> **Given exercise 1**:
In the article on Iran's envoy to Ukraine, rewrite everything from "Candles flickered on" down to "the condolence book.", changing "condolence book" to "guest book".
> **Given exercise 2**:
Pick up the article on Iran's envoy to Ukraine after its last sentence and carry it forward.

We interviewed Iran’s envoy to Ukraine and it was absolutely wild

People walk with Iranian national flags near a ballistic missile launch vehicle in Tehran, Iran, on Feb. 11, 2026. (AFP / Getty Images)
Two days after the assassination of Iran's Supreme Leader Ayatollah Ali Khamenei by U.S.-Israeli strikes earlier this month, the Iranian embassy in Kyiv was in mourning.
Candles flickered on the floor beneath his portrait. Heavy curtains muted the daylight. Staff dressed in black directed visitors into a small side room, where a condolence book lay open.
But, outside, there was no queue.
Each page of the book was turned before a new visitor approached. No one could see what had been written before. When asked, embassy staff declined to show the messages inside.
One of the few who came, a young man named Volodymyr, said he had come to write what he called a "small emotional release." He spoke of Russian attack drones — originally imported from Iran and then copied by Moscow — exploding near his family home, and of what he described as Iran's role in supporting Russia's war.
"Every enemy of my people will get what they deserve," he told the Kyiv Independent he wrote in the condolence book.

The next day, the Kyiv Independent interviewed Iran's chargé d'affaires in Kyiv, after Ukraine expelled the country's ambassador in 2022.
Shahriar Amouzegar spoke in Farsi, through an interpreter. In an extraordinary conversation, he rejected accusations that Iran had played a role in Russia's war against Ukraine, and insisted that his country has remained neutral — despite volumes of evidence to the contrary.
The Kyiv Independent has fact-checked his claims.
'Iran is neutral'
Amouzegar: "The accusation was that we participated in the Russia-Ukraine war. We were accused of being involved in that war. But we have repeatedly said that this is not our war and that we are completely neutral in it. We have repeatedly said that we were ready to mediate between Russia and Ukraine. Unfortunately, our views were ignored.
”Instead, there was only propaganda against us.
"We have opposed the war from the beginning, even since 2014. We did not recognize (the annexation of) Crimea, even though some other countries did. We have always said that we respect the territorial integrity of Ukraine, and that Ukraine's territorial integrity must be respected. We declared our opposition to the war. If you had come toward us, if you had engaged with us, perhaps this war would have ended sooner. We, too, were harmed by this war, because the greatest harm for us was that it damaged our relationship with you.
"Our relations with Russia are entirely normal. They are not beyond the kind of relations we have with other neighbors. We have similar relations with Turkey, Pakistan, and other countries around us."
What the records shows:
Iran publicly maintains that it is neutral in Russia's war against Ukraine and has not participated in the conflict. The evidence, however, tells a different story.
In November 2022, Ukrainian officials said Iranian military instructors were present in Russian-occupied Crimea to train Russian forces to operate Iranian-designed Shahed-136 drones. Then-National Security and Defense Council Secretary Oleksiy Danilov said Ukrainian forces had killed some of those military advisors. Danilov said they had been deployed specifically to help Russian troops pilot the Iranian-supplied drones. The Institute for the Study of War assessed that they were likely members of Iran's Islamic Revolutionary Guard Corps (IRGC).

Those same drones – the Shahed-136 – would go on to become one of the defining features of Russia's full-scale invasion of Ukraine, targeting civilian homes and infrastructure on a daily basis.

> **Data listing**:
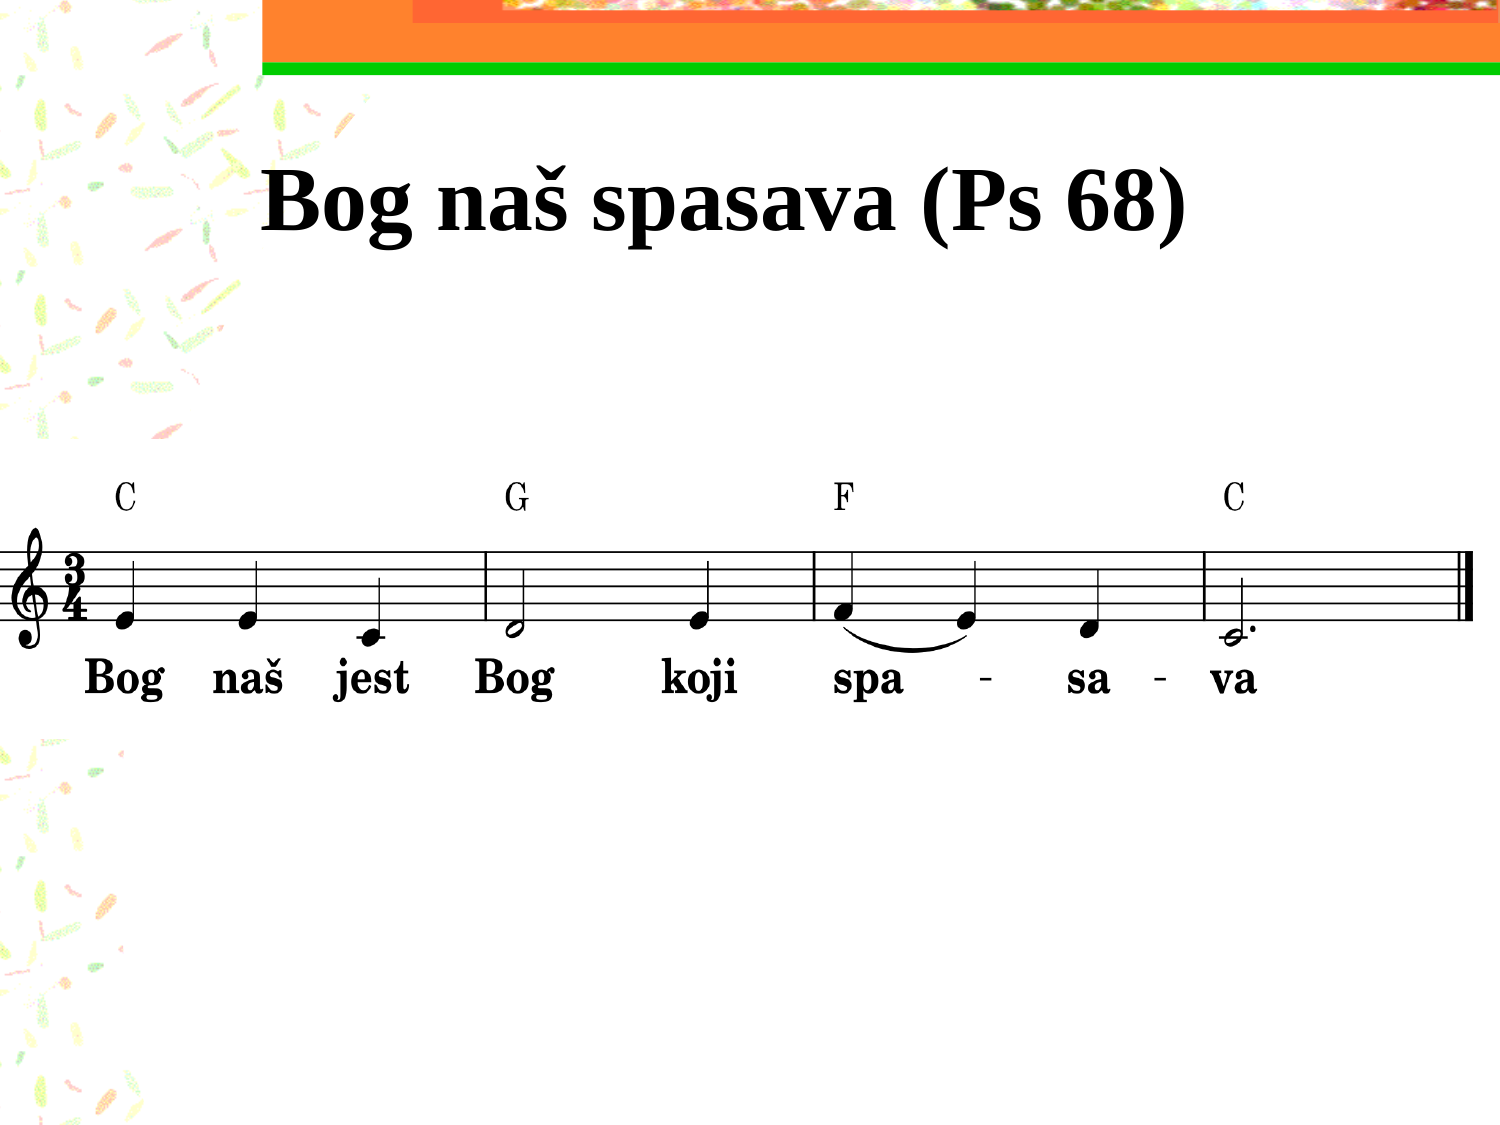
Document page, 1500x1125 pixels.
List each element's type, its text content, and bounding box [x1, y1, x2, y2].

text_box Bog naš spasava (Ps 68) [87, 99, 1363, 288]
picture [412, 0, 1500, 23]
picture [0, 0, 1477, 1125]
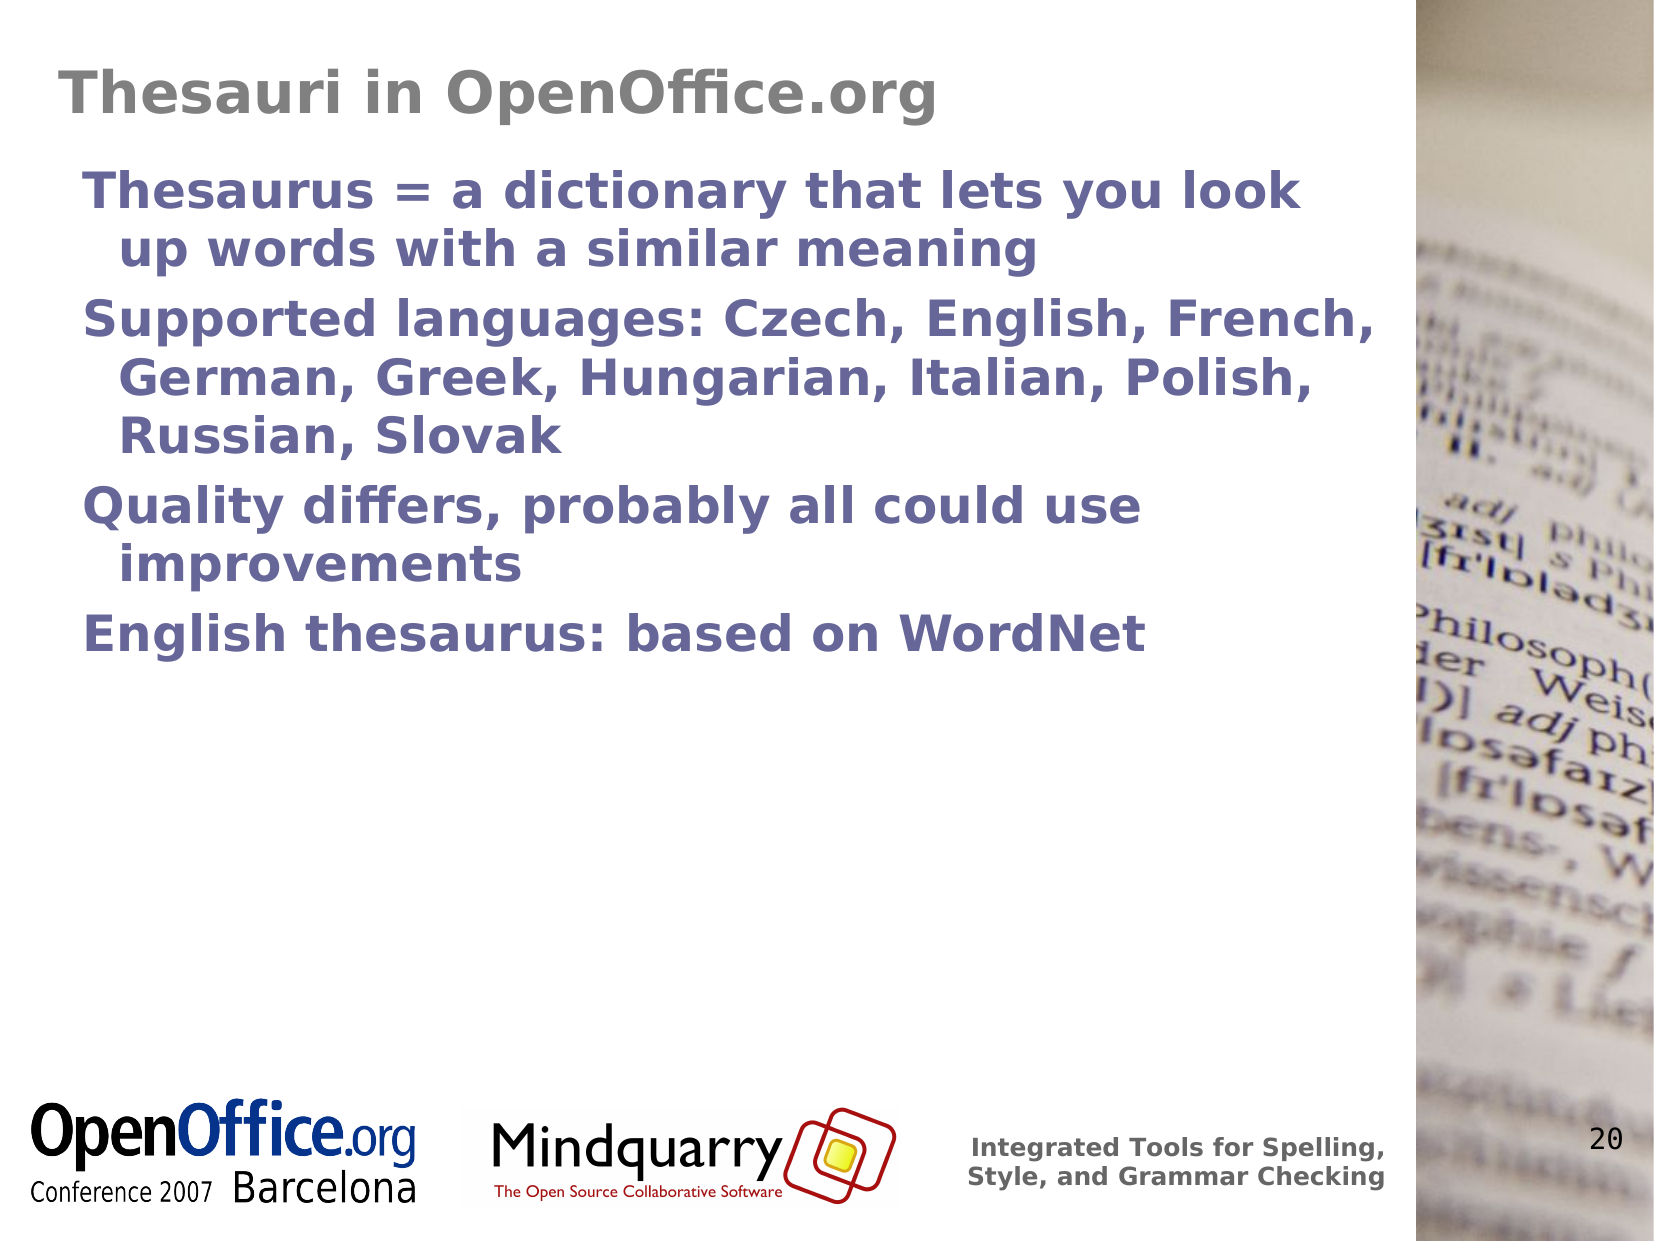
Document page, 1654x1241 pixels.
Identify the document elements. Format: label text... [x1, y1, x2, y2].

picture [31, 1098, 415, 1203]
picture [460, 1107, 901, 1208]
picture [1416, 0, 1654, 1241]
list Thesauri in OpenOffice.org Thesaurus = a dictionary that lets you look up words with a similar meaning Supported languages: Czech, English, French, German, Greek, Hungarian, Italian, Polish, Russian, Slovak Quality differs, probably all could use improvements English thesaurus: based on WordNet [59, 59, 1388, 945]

> **Final result 1**:
Candles flickered on the floor beneath his portrait. Heavy curtains muted the daylight. Staff dressed in black directed visitors into a small side room, where a guest book lay open.
But, outside, there was no queue.
Each page of the book was turned before a new visitor approached. No one could see what had been written before. When asked, embassy staff declined to show the messages inside.
One of the few who came, a young man named Volodymyr, said he had come to write what he called a "small emotional release." He spoke of Russian attack drones — originally imported from Iran and then copied by Moscow — exploding near his family home, and of what he described as Iran's role in supporting Russia's war.
"Every enemy of my people will get what they deserve," he told the Kyiv Independent he wrote in the guest book.

> **Final result 2**:
Ukrainian intelligence also says Iran has transferred more than 350 Fath-360 short-range ballistic missiles to Russia. For unknown reasons, the missiles have not yet been deployed, but they further illustrate the depth of military cooperation between the two countries.

Diplomatically, Tehran has avoided formally recognizing Moscow's illegal attempts to annex Ukrainian territory. Iranian officials say they do not recognize Russia's annexation of Crimea and continue to refer to Ukraine's territorial integrity.
At the United Nations, however, Iran has consistently declined to support resolutions condemning Russia's war. Since 2022, Tehran has either abstained or voted against every major UN General Assembly resolution on the conflict, including those condemning Russia's attempted annexation of Ukrainian regions and demanding the withdrawal of Russian forces.
The two countries' deepening partnership was formalized in January 2025, when presidents Vladimir Putin and Masoud Pezeshkian signed a 20-year Comprehensive Strategic Partnership Treaty in Moscow.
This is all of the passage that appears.